Comment on Kursha Became Proud (1984)
3.Cynir

https://www.youtube.com/watch?v=sD-_MylNvXM

https://www.youtube.com/watch?v=0guWnH4tQNU
https://www.youtube.com/watch?v=dvKTsuJkxvA
https://www.youtube.com/watch?v=cC8bRkE76wg
https://www.youtube.com/watch?v=sPxevUeeU-Q


Replies: >>4

Comment on Kursha Became Proud (1984)
2.Cynir

I found this film to be very unique to all of the Middle Eastern cinema.

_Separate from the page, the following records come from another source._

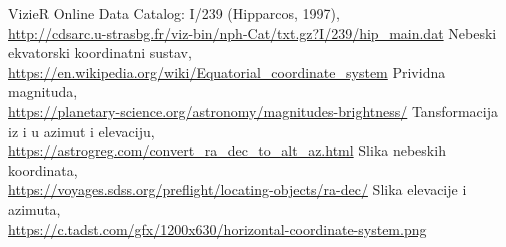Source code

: \begin{thebibliography}{9}
    VizieR Online Data Catalog: I/239 (Hipparcos, 1997),\\
    \url{http://cdsarc.u-strasbg.fr/viz-bin/nph-Cat/txt.gz?I/239/hip\_main.dat}
    Nebeski ekvatorski koordinatni sustav,  \\
    \url{https://en.wikipedia.org/wiki/Equatorial_coordinate_system}
    Prividna magnituda, \\
    \url{https://planetary-science.org/astronomy/magnitudes-brightness/}
    Tansformacija iz  i  u azimut i elevaciju, \\
    \url{https://astrogreg.com/convert_ra_dec_to_alt_az.html}
    Slika nebeskih koordinata, \\
    \url{https://voyages.sdss.org/preflight/locating-objects/ra-dec/}
    Slika elevacije i azimuta, \\
    \url{https://c.tadst.com/gfx/1200x630/horizontal-coordinate-system.png}

\end{thebibliography}

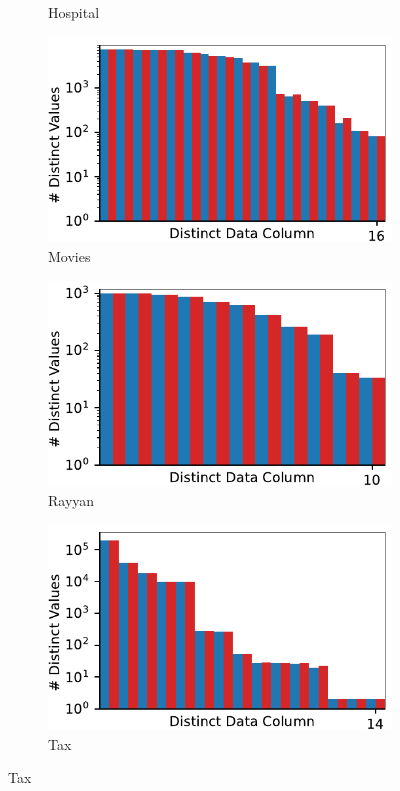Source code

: \begin{figure}[!t]
\begin{subfigure}{0.32\textwidth}
    \caption{Hospital}
    \label{fig:distincts_hospitals}
\end{subfigure}
\hfill
\begin{subfigure}{0.32\textwidth}
    \includegraphics[width=\textwidth]{figures/plot/distinct/movies_distinct/combined.pdf}
    \caption{Movies}
    \label{exp:distincts_movies}
\end{subfigure}
\hfill
\begin{subfigure}{0.32\textwidth}
    \includegraphics[width=\textwidth]{figures/plot/distinct/rayyan_distinct/combined.pdf}
    \caption{Rayyan}
    \label{exp:distincts_rayyan}
\end{subfigure}
\hfill
\begin{subfigure}{0.32\textwidth}
    \includegraphics[width=\textwidth]{figures/plot/distinct/tax_distinct/combined.pdf}
    \caption{Tax}
    \label{exp:distincts_tax}
\end{subfigure}
\hfill
        

\end{figure}
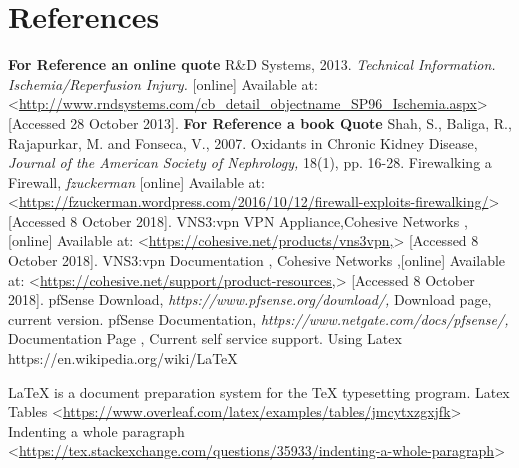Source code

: \documentclass[12pt]{report}
\begin{document}
\section*{References}
\textbf{For Reference an online quote}
\newline
R\&D Systems, 2013. \textit{Technical Information. Ischemia/Reperfusion Injury.} [online] Available at: <\url{http://www.rndsystems.com/cb_detail_objectname_SP96_Ischemia.aspx}> [Accessed 28 October 2013].
\newline
\newline
\textbf{For Reference a book Quote}
\newline
Shah, S., Baliga, R., Rajapurkar, M. and Fonseca, V., 2007. Oxidants in Chronic Kidney Disease, \textit{Journal of the American Society of Nephrology,} 18(1), pp. 16-28.
\newline
\newline
Firewalking a Firewall, \textit{fzuckerman} [online] Available at: <\url{https://fzuckerman.wordpress.com/2016/10/12/firewall-exploits-firewalking/}> [Accessed 8 October 2018].
\newline
\newline
VNS3:vpn VPN Appliance,{Cohesive Networks} ,[online] Available at: <\url{https://cohesive.net/products/vns3vpn,}> [Accessed 8 October 2018].
\newline
\newline
VNS3:vpn Documentation , {Cohesive Networks} ,[online] Available at: <\url{https://cohesive.net/support/product-resources,}> [Accessed 8 October 2018].
\newline
\newline
pfSense Download, \textit{https://www.pfsense.org/download/,} Download page, current version.
\newline
\newline
pfSense Documentation, \textit{https://www.netgate.com/docs/pfsense/,} Documentation Page , Current self service support.
\newline
\newline
Using Latex
https://en.wikipedia.org/wiki/LaTeX
\newline
\newline
\maketitle
  \LaTeX{} is a document preparation system for
  the \TeX{} typesetting program.
Latex Tables
\newline
<\url{https://www.overleaf.com/latex/examples/tables/jmcytxzgxjfk}>
\newline
Indenting a whole paragraph
\newline
<\url{https://tex.stackexchange.com/questions/35933/indenting-a-whole-paragraph}>
\end{document}
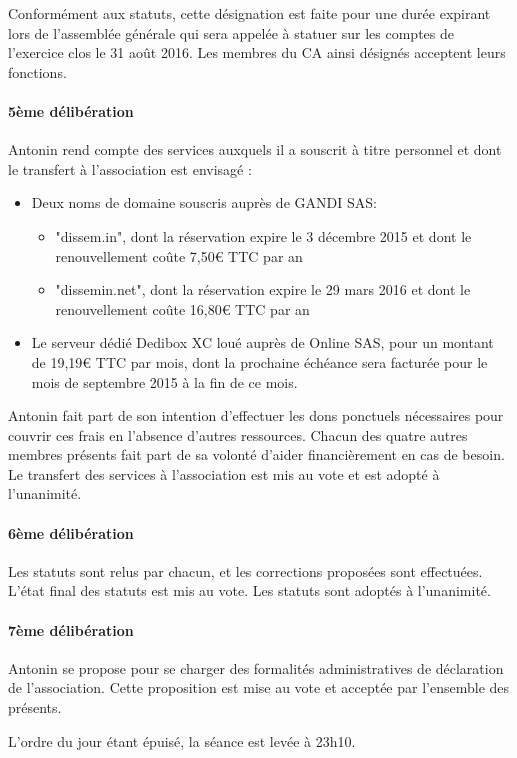 \documentclass[a4paper]{article}
\begin{document}
Conformément aux statuts, cette désignation est faite pour une durée expirant lors de l'assemblée générale qui sera appelée à statuer sur les comptes de l'exercice clos le 31 août 2016. Les membres du CA ainsi désignés acceptent leurs fonctions.

\paragraph{5ème délibération} Antonin rend compte des services auxquels il a souscrit à titre personnel et dont le transfert à l'association est envisagé :
\begin{itemize}
  \item Deux noms de domaine souscris auprès de GANDI SAS:
    \begin{itemize}
        \item "dissem.in", dont la réservation expire le 3 décembre 2015 et dont le renouvellement coûte 7,50\euro{} TTC par an
        \item "dissemin.net", dont la réservation expire le 29 mars 2016 et dont le renouvellement coûte 16,80\euro{} TTC par an
    \end{itemize}
\item Le serveur dédié Dedibox XC loué auprès de Online SAS, pour un montant de 19,19\euro{} TTC par mois, dont la prochaine échéance sera facturée pour le mois de septembre 2015 à la fin de ce mois.
\end{itemize}
    
Antonin fait part de son intention d'effectuer les dons ponctuels nécessaires pour couvrir ces frais en l'absence d'autres ressources. Chacun des quatre autres membres présents fait part de sa volonté d'aider financièrement en cas de besoin. Le transfert des services à l'association est mis au vote et est adopté à l'unanimité.

\paragraph{6ème délibération} Les statuts sont relus par chacun, et les corrections proposées sont effectuées. L'état final des statuts est mis au vote. Les statuts sont adoptés à l'unanimité.

\paragraph{7ème délibération} Antonin se propose pour se charger des formalités administratives de déclaration de l'association. Cette proposition est mise au vote et acceptée par l'ensemble des présents.

\medskip
L'ordre du jour étant épuisé, la séance est levée à 23h10.
\end{document}
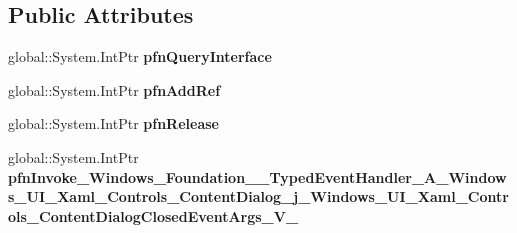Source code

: \subsection*{Public Attributes}
\begin{DoxyCompactItemize}
\item 
\mbox{\label{struct_windows_1_1_foundation_1_1_typed_event_handler___a___windows___u_i___xaml___controls___co7a2cb13f58867dd2ebe18aa3ab56ee61_a63d3bc9447dea6fc4658a59597adfc0b}} 
global\+::\+System.\+Int\+Ptr {\bfseries pfn\+Query\+Interface}
\item 
\mbox{\label{struct_windows_1_1_foundation_1_1_typed_event_handler___a___windows___u_i___xaml___controls___co7a2cb13f58867dd2ebe18aa3ab56ee61_aba7b386aee59543ed807b7e733407ffd}} 
global\+::\+System.\+Int\+Ptr {\bfseries pfn\+Add\+Ref}
\item 
\mbox{\label{struct_windows_1_1_foundation_1_1_typed_event_handler___a___windows___u_i___xaml___controls___co7a2cb13f58867dd2ebe18aa3ab56ee61_a89e876238bc115e9acc5ea29f9e8cdfe}} 
global\+::\+System.\+Int\+Ptr {\bfseries pfn\+Release}
\item 
\mbox{\label{struct_windows_1_1_foundation_1_1_typed_event_handler___a___windows___u_i___xaml___controls___co7a2cb13f58867dd2ebe18aa3ab56ee61_a39d66d32523f11c74371da3e1368730c}} 
global\+::\+System.\+Int\+Ptr {\bfseries pfn\+Invoke\+\_\+\+Windows\+\_\+\+Foundation\+\_\+\+\_\+\+Typed\+Event\+Handler\+\_\+\+A\+\_\+\+Windows\+\_\+\+U\+I\+\_\+\+Xaml\+\_\+\+Controls\+\_\+\+Content\+Dialog\+\_\+j\+\_\+\+Windows\+\_\+\+U\+I\+\_\+\+Xaml\+\_\+\+Controls\+\_\+\+Content\+Dialog\+Closed\+Event\+Args\+\_\+\+V\+\_\+}
\end{DoxyCompactItemize}
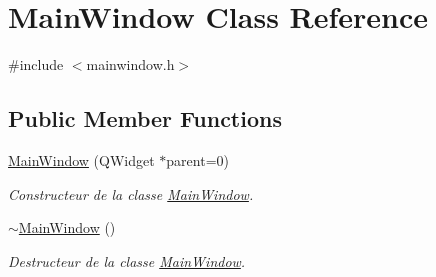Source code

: \hypertarget{class_main_window}{\section{Main\-Window Class Reference}
\label{class_main_window}
}


{\ttfamily \#include $<$mainwindow.\-h$>$}

\subsection*{Public Member Functions}
\begin{DoxyCompactItemize}
\item 
\hyperlink{class_main_window_a8b244be8b7b7db1b08de2a2acb9409db}{Main\-Window} (Q\-Widget $\ast$parent=0)
\begin{DoxyCompactList}\small\item\em Constructeur de la classe \hyperlink{class_main_window}{Main\-Window}. \end{DoxyCompactList}\item 
\hyperlink{class_main_window_ae98d00a93bc118200eeef9f9bba1dba7}{$\sim$\-Main\-Window} ()
\begin{DoxyCompactList}\small\item\em Destructeur de la classe \hyperlink{class_main_window}{Main\-Window}. \end{DoxyCompactList}\end{DoxyCompactItemize}
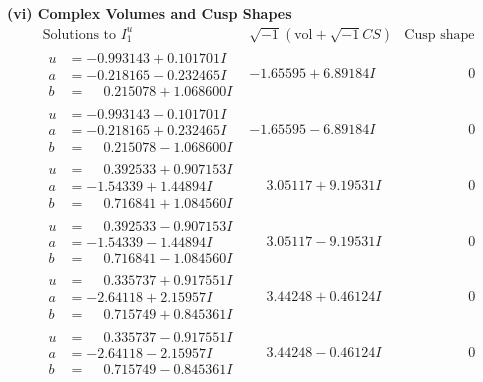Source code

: \documentclass[1p]{elsarticle_modified}
\theoremstyle{definition}
\newcommand{\I}{\sqrt{-1}}
\begin{document}
\newpage\flushleft \textbf{(vi) Complex Volumes and Cusp Shapes}
$$\begin{array}{c|c|c}  
\text{Solutions to }I^u_{1}& \I (\text{vol} + \sqrt{-1}CS) & \text{Cusp shape}\\
 \hline 
\begin{aligned}
u &= -0.993143 + 0.101701 I \\
a &= -0.218165 - 0.232465 I \\
b &= \phantom{-}0.215078 + 1.068600 I\end{aligned}
 & -1.65595 + 6.89184 I & \phantom{-0.000000 } 0 \\ \hline\begin{aligned}
u &= -0.993143 - 0.101701 I \\
a &= -0.218165 + 0.232465 I \\
b &= \phantom{-}0.215078 - 1.068600 I\end{aligned}
 & -1.65595 - 6.89184 I & \phantom{-0.000000 } 0 \\ \hline\begin{aligned}
u &= \phantom{-}0.392533 + 0.907153 I \\
a &= -1.54339 + 1.44894 I \\
b &= \phantom{-}0.716841 + 1.084560 I\end{aligned}
 & \phantom{-}3.05117 + 9.19531 I & \phantom{-0.000000 } 0 \\ \hline\begin{aligned}
u &= \phantom{-}0.392533 - 0.907153 I \\
a &= -1.54339 - 1.44894 I \\
b &= \phantom{-}0.716841 - 1.084560 I\end{aligned}
 & \phantom{-}3.05117 - 9.19531 I & \phantom{-0.000000 } 0 \\ \hline\begin{aligned}
u &= \phantom{-}0.335737 + 0.917551 I \\
a &= -2.64118 + 2.15957 I \\
b &= \phantom{-}0.715749 + 0.845361 I\end{aligned}
 & \phantom{-}3.44248 + 0.46124 I & \phantom{-0.000000 } 0 \\ \hline\begin{aligned}
u &= \phantom{-}0.335737 - 0.917551 I \\
a &= -2.64118 - 2.15957 I \\
b &= \phantom{-}0.715749 - 0.845361 I\end{aligned}
 & \phantom{-}3.44248 - 0.46124 I & \phantom{-0.000000 } 0 \\ \hline\begin{aligned}

\end{aligned}
\end{array}$$
\end{document}

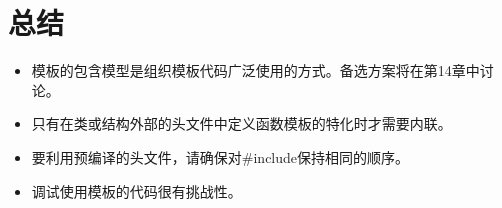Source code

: \section{总结}

\begin{itemize}
\item 
模板的包含模型是组织模板代码广泛使用的方式。备选方案将在第14章中讨论。

\item 
只有在类或结构外部的头文件中定义函数模板的特化时才需要内联。

\item 
要利用预编译的头文件，请确保对\#include保持相同的顺序。

\item 
调试使用模板的代码很有挑战性。
\end{itemize}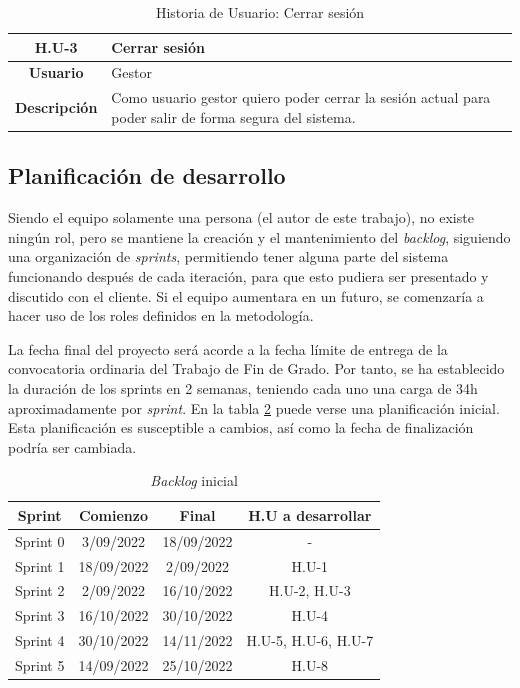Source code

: \begin{table}[!h]
	\begin{center}
		\begin{tabular}{|c|p{10cm}|}
			\hline \textbf{H.U-3} & Cerrar sesión \\ 
			\hline \textbf{Usuario} & Gestor \\ 
			\hline \textbf{Descripción} & Como usuario gestor quiero poder cerrar la sesión actual para poder salir de forma segura del sistema. \\ 
			\hline 
		\end{tabular}
		\caption{Historia de Usuario: Cerrar sesión}
		\label{tab:HU3}
	\end{center}
\end{table}

\subsection{Planificación de desarrollo}
Siendo el equipo solamente una persona (el autor de este trabajo), no existe ningún rol, pero se mantiene la creación y el mantenimiento del \textit{backlog}, siguiendo una organización de \textit{sprints}, permitiendo tener alguna parte del sistema funcionando después de cada iteración, para que esto pudiera ser presentado y discutido con el cliente. Si el equipo aumentara en un futuro, se comenzaría a hacer uso de los roles definidos en la metodología.

La fecha final del proyecto será acorde a la fecha límite de entrega de la convocatoria ordinaria del Trabajo de Fin de Grado. Por tanto, se ha establecido la duración de los sprints en 2 semanas, teniendo cada uno una carga de 34h aproximadamente por \textit{sprint}. En la tabla \ref{tab:sprints} puede verse una planificación inicial. Esta planificación es susceptible a cambios, así como la fecha de finalización podría ser cambiada.

\begin{table}[!h]
	\begin{center}
		\begin{tabular}{|c|c|c|c|}
			\hline \textbf{Sprint} & \textbf{Comienzo} & \textbf{Final} & \textbf{H.U a desarrollar} \\ 
			\hline Sprint 0 & 3/09/2022  & 18/09/2022 & -\\ 
			\hline Sprint 1 & 18/09/2022 & 2/09/2022 & H.U-1\\ 
			\hline Sprint 2 & 2/09/2022 & 16/10/2022 & H.U-2, H.U-3\\ 
			\hline Sprint 3 & 16/10/2022 & 30/10/2022 & H.U-4\\ 
			\hline Sprint 4 & 30/10/2022 & 14/11/2022 & H.U-5, H.U-6, H.U-7\\ 
			\hline Sprint 5 & 14/09/2022 & 25/10/2022 & H.U-8\\ 
			\hline 
		\end{tabular}
		\caption{\textit{Backlog} inicial}
		\label{tab:sprints}
	\end{center}
\end{table}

This was also the style of Vietnamese animation in the 1980s and 1990s which was influenced by the Soviet Union, of course.



Comment on Kursha Became Proud (1984)
1.Admin

Sheesh, some of these late Soviet Georgia-Film cartoons are really hard to look at...
It kind of seems like in the 1980s, they often stopped caring about drawing well and the quality of the animation degraded down to the studio's beginnings in the 1930s/1940s (or worse). It seems like they took longer to get the animation looking nice than most of the other studios, and then they backslid faster once country-wide standards began to slip (despite some great output in the mid 1950s and even some into the early 1980s).

Maybe the much simplified style used by directors such as Bondo Shoshitaishvili and Konstantin Matsaberidze in the 1970s is to blame.